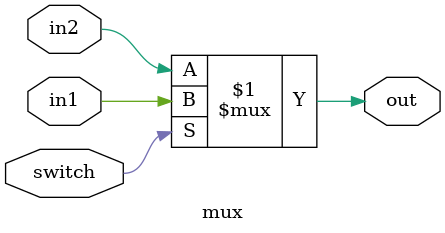
<source format=v>
module mux (
	input switch,
	input in1,
	input in2,
	output out
	);

assign out = (switch) ? in1 : in2;

endmodule
</source>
-.-.-
EXERCISE OBJECTIVE — What is needed is the full material, retyped unchanged, with no pictures in it.

REPLY —
<source format=v>
module mux (
	input switch,
	input in1,
	input in2,
	output out
	);

assign out = (switch) ? in1 : in2;

endmodule
</source>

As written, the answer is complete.